◆ WHAT YOU HAVE TO DO: Given the listing below, write out exactly the lines starting with the line that has "Figure 3: The chromosome" and going on through the line that has "FIGURE 2 | The maternal-fetal interface.", both kept.

#### RECORDS FOR PROCESSING

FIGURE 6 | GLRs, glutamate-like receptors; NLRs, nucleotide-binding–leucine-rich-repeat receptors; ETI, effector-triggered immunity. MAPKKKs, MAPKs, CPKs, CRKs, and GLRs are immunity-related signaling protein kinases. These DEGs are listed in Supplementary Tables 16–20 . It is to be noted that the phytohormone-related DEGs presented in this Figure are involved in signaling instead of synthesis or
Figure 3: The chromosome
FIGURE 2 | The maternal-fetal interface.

########
#### RECORDS FOR PROCESSING

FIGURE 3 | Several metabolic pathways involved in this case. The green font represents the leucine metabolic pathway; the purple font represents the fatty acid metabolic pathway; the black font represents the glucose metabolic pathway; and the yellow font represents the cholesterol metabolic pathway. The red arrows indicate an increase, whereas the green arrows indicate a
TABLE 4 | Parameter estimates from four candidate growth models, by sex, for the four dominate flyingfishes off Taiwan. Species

########

◆ SOLUTION FOR THIS PROBLEM:
Figure 3: The chromosome
FIGURE 2 | The maternal-fetal interface.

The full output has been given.